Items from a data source
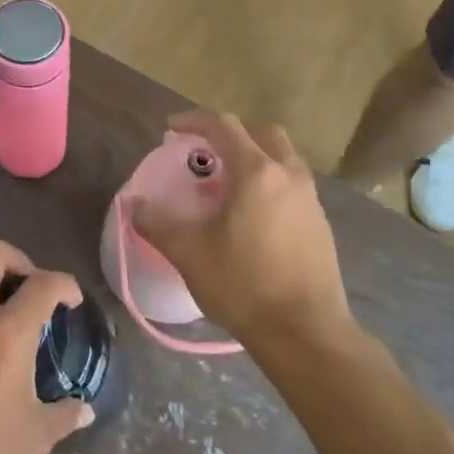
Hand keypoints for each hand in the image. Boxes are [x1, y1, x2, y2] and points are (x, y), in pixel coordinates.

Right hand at [129, 110, 352, 352]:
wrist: (305, 333)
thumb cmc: (243, 285)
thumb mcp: (188, 253)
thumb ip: (156, 223)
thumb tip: (132, 205)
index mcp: (257, 172)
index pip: (223, 126)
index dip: (194, 120)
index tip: (170, 128)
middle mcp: (289, 175)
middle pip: (261, 132)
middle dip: (229, 131)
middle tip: (203, 148)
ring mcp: (310, 199)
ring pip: (281, 157)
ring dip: (252, 155)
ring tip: (224, 180)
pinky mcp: (321, 224)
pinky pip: (291, 183)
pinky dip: (268, 180)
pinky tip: (250, 212)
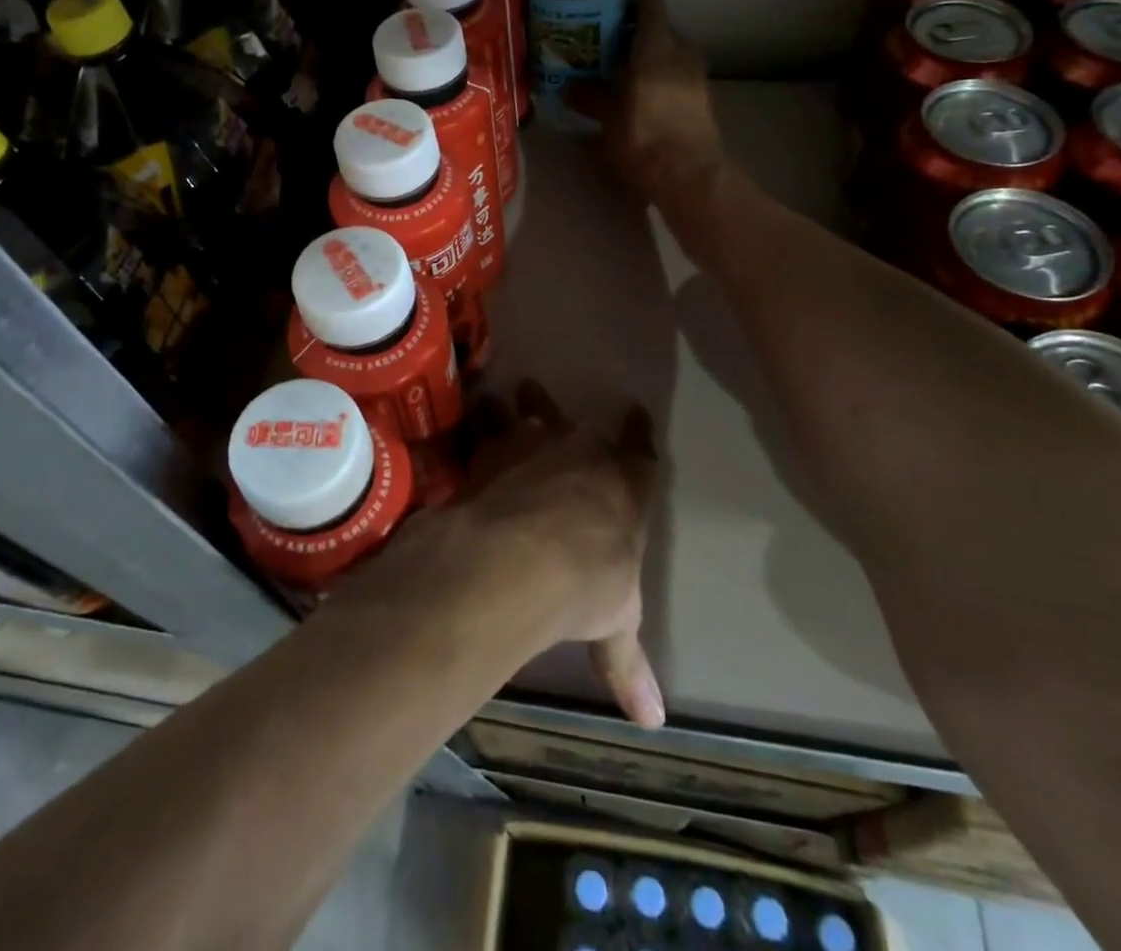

**WHAT YOU SHOULD DO**
Leaving the images out, return every record exactly.

**COMPLETED EXERCISE**
Hand keypoints for each hand in the image. Boxes are [x1, y1, x2, y2] and points are (x, y), in pixel coordinates.

Right hand at [129, 110, 352, 352]:
wrist: (305, 333)
thumb cmc: (243, 285)
thumb mcp: (188, 253)
thumb ip: (156, 223)
thumb tip: (132, 205)
index mcp: (257, 172)
index pip: (223, 126)
index dip: (194, 120)
index tip: (170, 128)
middle mcp: (289, 175)
middle pip: (261, 132)
middle dip: (229, 131)
middle tip: (203, 148)
ring mcp: (310, 199)
ring pip: (281, 157)
ring dip: (252, 155)
ring tip: (224, 180)
pinky mcp: (321, 224)
pinky pip: (291, 183)
pinky dip: (268, 180)
pinky tip: (250, 212)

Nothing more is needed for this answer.